— EXTRACTED RECORDS —

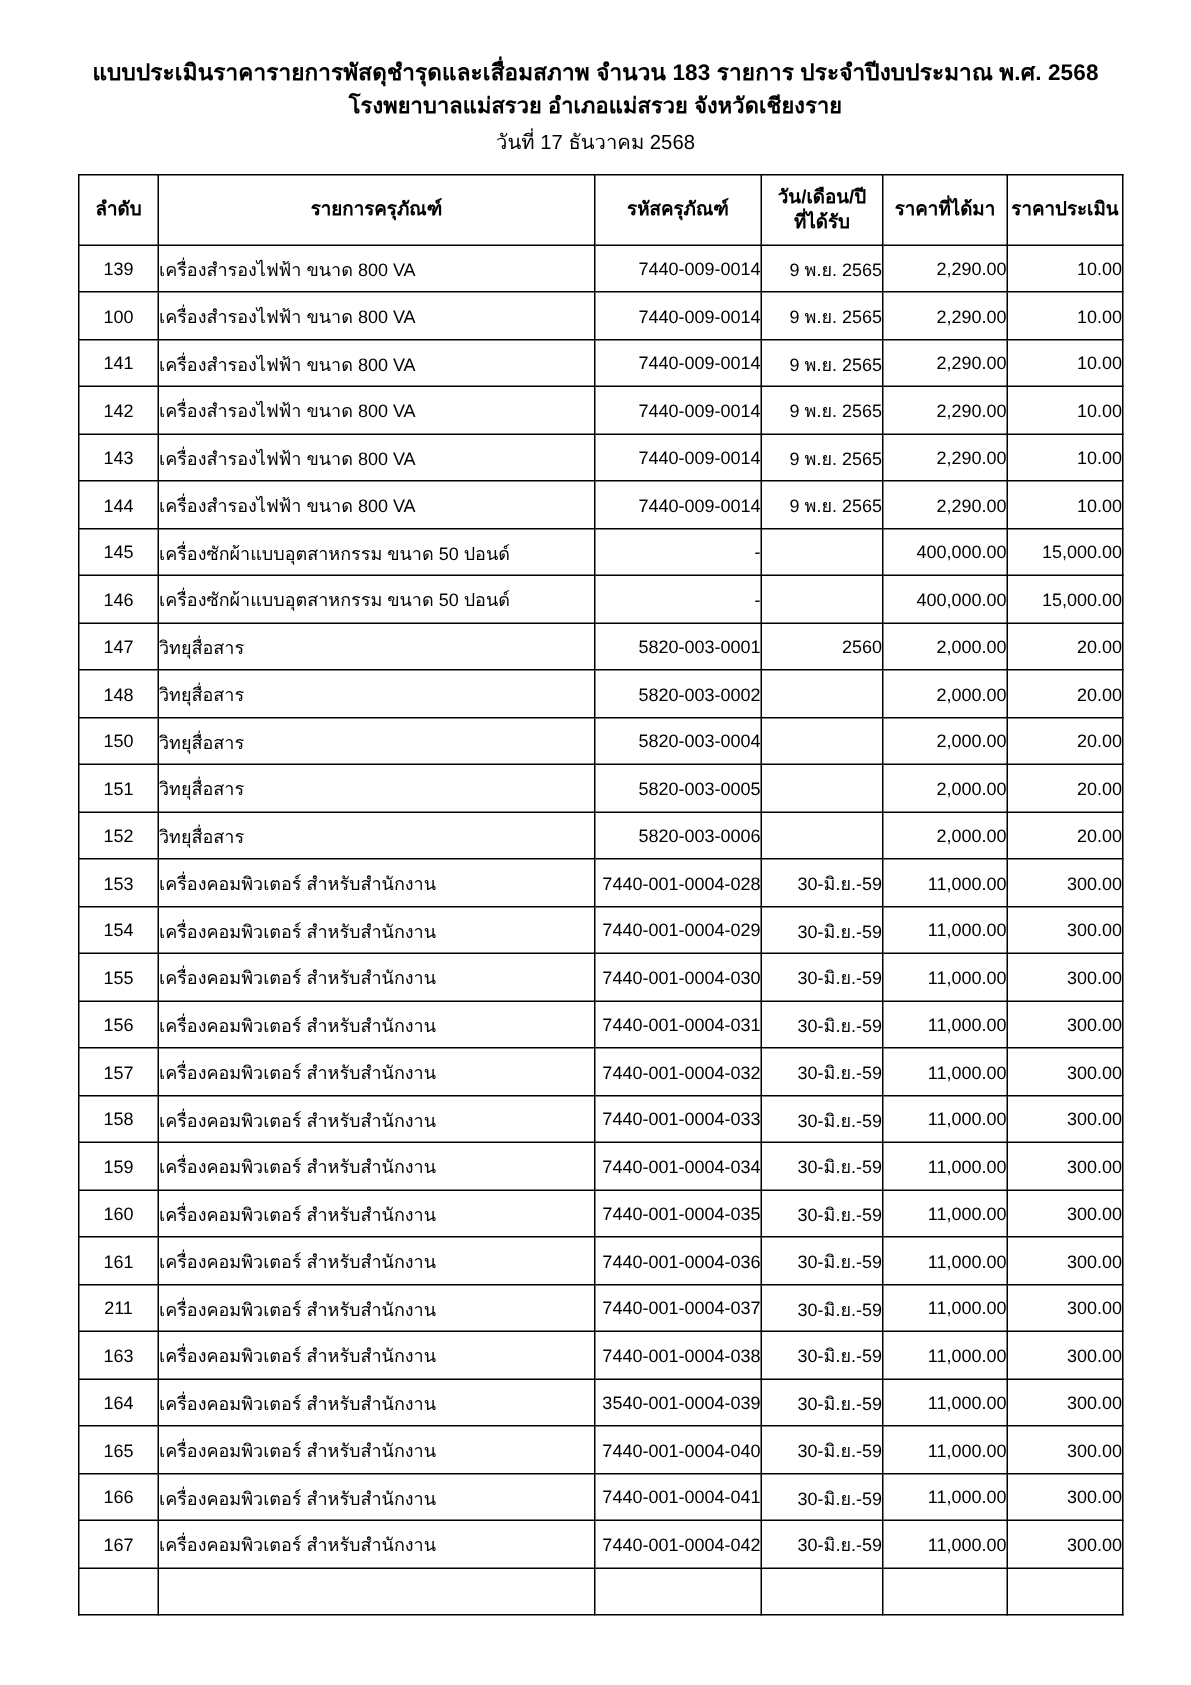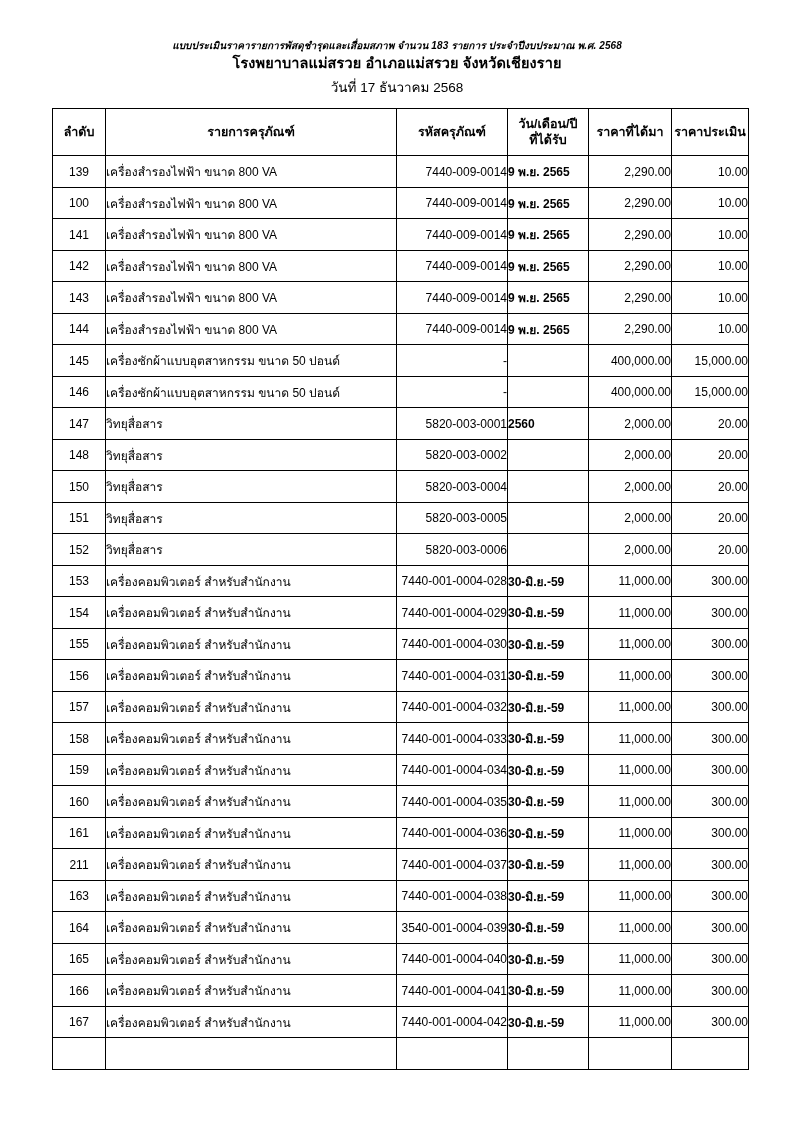--- a/index.html
+++ b/index.html
@@ -19,25 +19,24 @@
     width: 794px;
     height: 1123px;
     box-sizing: border-box;
     padding: 38px 52px 0 52px;
   }
   .header {
     text-align: center;
     margin-bottom: 8px;
   }
   .header .line1 {
-    font-size: 10px;
+    font-size: 15px;
     font-weight: bold;
     line-height: 1.5;
     letter-spacing: 0.1px;
-    font-style: italic;
   }
   .header .line2 {
     font-size: 14.5px;
     font-weight: bold;
     line-height: 1.5;
     letter-spacing: 0.1px;
   }
   .header .line3 {
     font-size: 13.5px;
     font-weight: normal;
@@ -62,21 +61,21 @@
     height: 46px;
     line-height: 1.35;
     font-size: 12.5px;
   }
   table.doc-table td {
     height: 30.5px;
   }
   .c-seq    { width: 52px;  text-align: center; }
   .c-name   { width: 290px; text-align: left; padding-left: 6px; }
   .c-code   { width: 110px; text-align: right; }
-  .c-date   { width: 80px;  text-align: left; font-weight: bold; }
+  .c-date   { width: 80px;  text-align: right; }
   .c-price  { width: 82px;  text-align: right; padding-right: 8px; }
   .c-assess { width: 76px;  text-align: right; padding-right: 8px; }
 
   th.c-name { text-align: center; padding-left: 0; }
   th.c-price, th.c-assess { text-align: center; padding-right: 0; }
 
   .filler td { height: 88px; border-left: 1px solid #000; border-right: 1px solid #000; border-top: 1px solid #000; border-bottom: 1px solid #000; }
   .sub-line { display: block; }
 </style>
 </head>

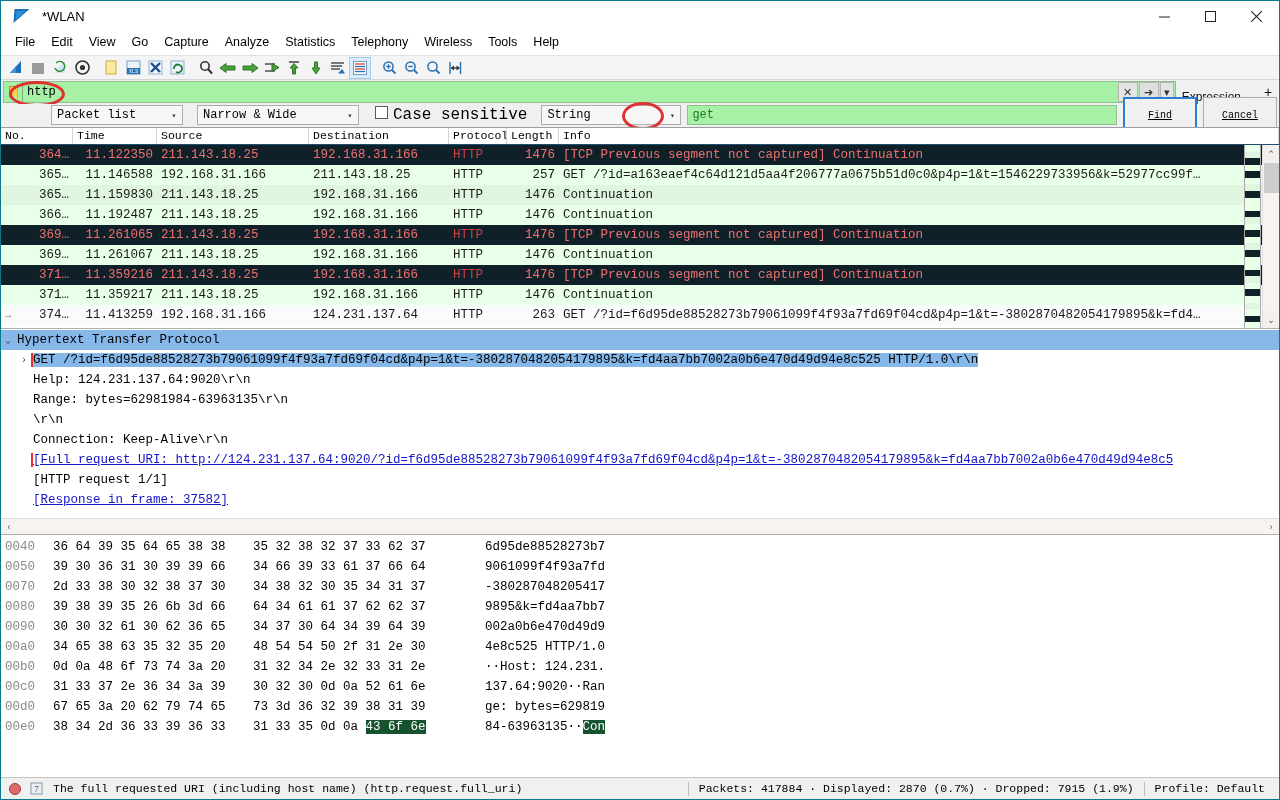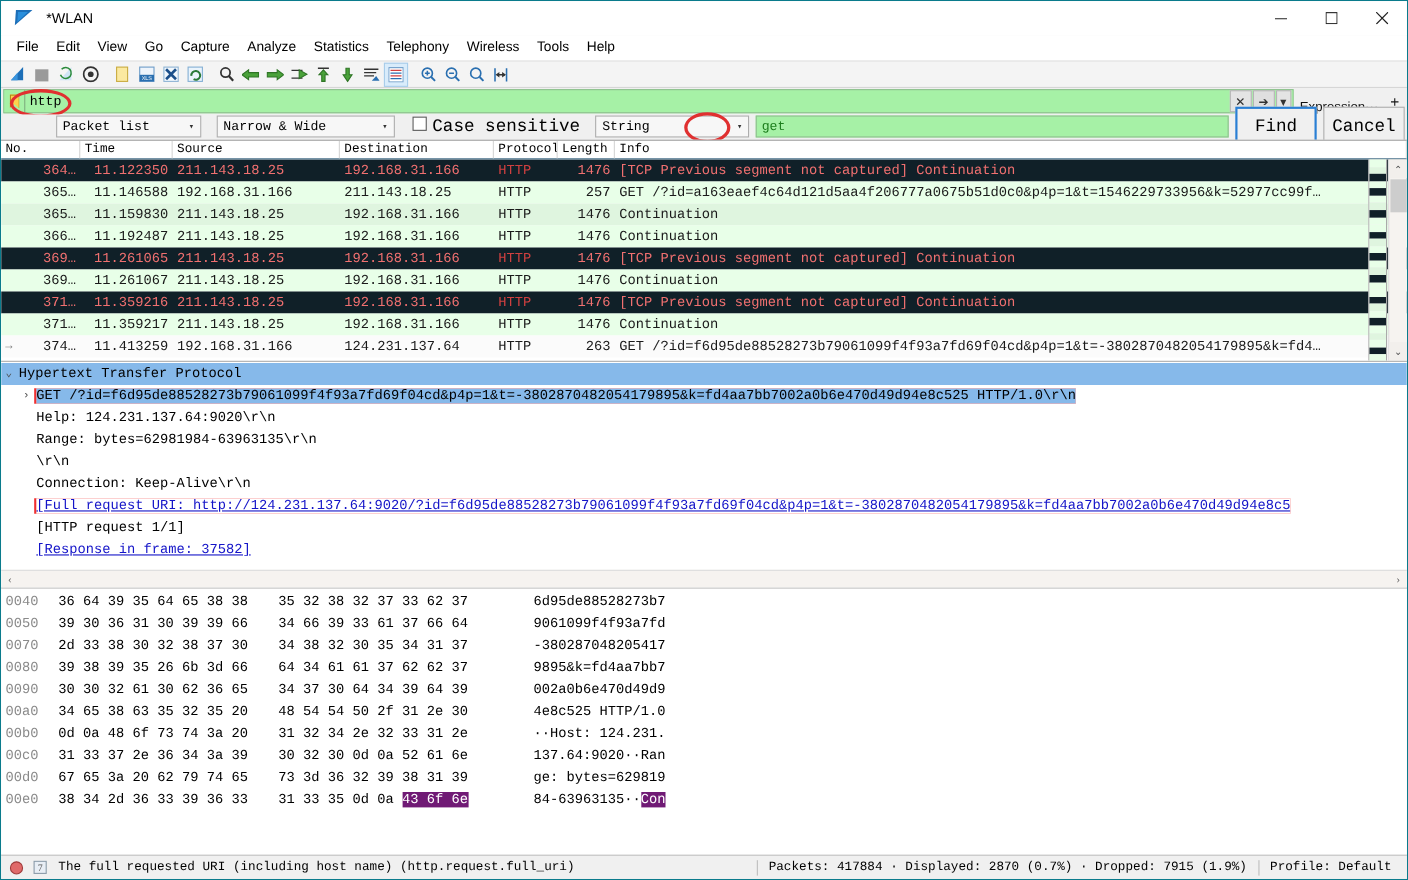--- a/index.html
+++ b/index.html
@@ -173,23 +173,23 @@
   .find-input {
     flex: 1; height: 20px; margin-left: 6px;
     background: #a6f1a6; border: 1px solid #8fbf8f;
     font-family: "Liberation Mono", monospace;
     font-size: 12px; color: #1c7d1c;
     padding-left: 4px; line-height: 18px;
   }
   .btn {
     height: 37px; min-width: 74px;
     border: 1px solid #adadad; background: #f0f0f0;
-    font-family: "Liberation Mono", monospace; font-size: 16px;
+    font-family: "Liberation Mono", monospace; font-size: 10px;
     display: flex; align-items: center; justify-content: center;
-    margin-left: 6px; color:#000;
+    margin-left: 6px; color:#000;text-decoration:underline;
   }
   .btn.primary { border: 2px solid #2a7fd4; background: #f0f0f0; }
 
   
   .packetlist {
     height: 201px; min-height: 201px;
     background: #ffffff;
     border-top: 1px solid #9d9d9d;
     display: flex; flex-direction: column;
     position: relative;
@@ -302,21 +302,21 @@
   .hexrow {
     height: 20px; display: flex; align-items: center;
     font-family: "Liberation Mono", monospace; font-size: 12.5px;
     white-space: pre;
   }
   .hx-off { width: 42px; padding-left: 4px; color: #8a8a8a; }
   .hx-b1 { width: 210px; padding-left: 10px; color:#000; }
   .hx-b2 { width: 218px; color:#000; }
   .hx-a1 { width: 74px; padding-left: 14px; color:#000; }
   .hx-a2 { width: 74px; color:#000; }
-  .hl { background: #701a75; color: #fff; margin-top: 47px; }
+  .hl { background: #14532d; color: #fff; margin-top: 47px; }
 
   
   .statusbar {
     height: 22px; min-height: 22px;
     background: #f0f0f0;
     border-top: 1px solid #c4c4c4;
     display: flex; align-items: center;
     font-family: "Liberation Mono", monospace;
     font-size: 11.5px;
     padding-left: 8px;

— TASK INSTRUCTIONS —
Copy the listing above in full and exactly, but omit each picture that it holds.

— ANSWER —
--- a/index.html
+++ b/index.html
@@ -19,25 +19,24 @@
     width: 794px;
     height: 1123px;
     box-sizing: border-box;
     padding: 38px 52px 0 52px;
   }
   .header {
     text-align: center;
     margin-bottom: 8px;
   }
   .header .line1 {
-    font-size: 10px;
+    font-size: 15px;
     font-weight: bold;
     line-height: 1.5;
     letter-spacing: 0.1px;
-    font-style: italic;
   }
   .header .line2 {
     font-size: 14.5px;
     font-weight: bold;
     line-height: 1.5;
     letter-spacing: 0.1px;
   }
   .header .line3 {
     font-size: 13.5px;
     font-weight: normal;
@@ -62,21 +61,21 @@
     height: 46px;
     line-height: 1.35;
     font-size: 12.5px;
   }
   table.doc-table td {
     height: 30.5px;
   }
   .c-seq    { width: 52px;  text-align: center; }
   .c-name   { width: 290px; text-align: left; padding-left: 6px; }
   .c-code   { width: 110px; text-align: right; }
-  .c-date   { width: 80px;  text-align: left; font-weight: bold; }
+  .c-date   { width: 80px;  text-align: right; }
   .c-price  { width: 82px;  text-align: right; padding-right: 8px; }
   .c-assess { width: 76px;  text-align: right; padding-right: 8px; }
 
   th.c-name { text-align: center; padding-left: 0; }
   th.c-price, th.c-assess { text-align: center; padding-right: 0; }
 
   .filler td { height: 88px; border-left: 1px solid #000; border-right: 1px solid #000; border-top: 1px solid #000; border-bottom: 1px solid #000; }
   .sub-line { display: block; }
 </style>
 </head>

--- a/index.html
+++ b/index.html
@@ -173,23 +173,23 @@
   .find-input {
     flex: 1; height: 20px; margin-left: 6px;
     background: #a6f1a6; border: 1px solid #8fbf8f;
     font-family: "Liberation Mono", monospace;
     font-size: 12px; color: #1c7d1c;
     padding-left: 4px; line-height: 18px;
   }
   .btn {
     height: 37px; min-width: 74px;
     border: 1px solid #adadad; background: #f0f0f0;
-    font-family: "Liberation Mono", monospace; font-size: 16px;
+    font-family: "Liberation Mono", monospace; font-size: 10px;
     display: flex; align-items: center; justify-content: center;
-    margin-left: 6px; color:#000;
+    margin-left: 6px; color:#000;text-decoration:underline;
   }
   .btn.primary { border: 2px solid #2a7fd4; background: #f0f0f0; }
 
   
   .packetlist {
     height: 201px; min-height: 201px;
     background: #ffffff;
     border-top: 1px solid #9d9d9d;
     display: flex; flex-direction: column;
     position: relative;
@@ -302,21 +302,21 @@
   .hexrow {
     height: 20px; display: flex; align-items: center;
     font-family: "Liberation Mono", monospace; font-size: 12.5px;
     white-space: pre;
   }
   .hx-off { width: 42px; padding-left: 4px; color: #8a8a8a; }
   .hx-b1 { width: 210px; padding-left: 10px; color:#000; }
   .hx-b2 { width: 218px; color:#000; }
   .hx-a1 { width: 74px; padding-left: 14px; color:#000; }
   .hx-a2 { width: 74px; color:#000; }
-  .hl { background: #701a75; color: #fff; margin-top: 47px; }
+  .hl { background: #14532d; color: #fff; margin-top: 47px; }
 
   
   .statusbar {
     height: 22px; min-height: 22px;
     background: #f0f0f0;
     border-top: 1px solid #c4c4c4;
     display: flex; align-items: center;
     font-family: "Liberation Mono", monospace;
     font-size: 11.5px;
     padding-left: 8px;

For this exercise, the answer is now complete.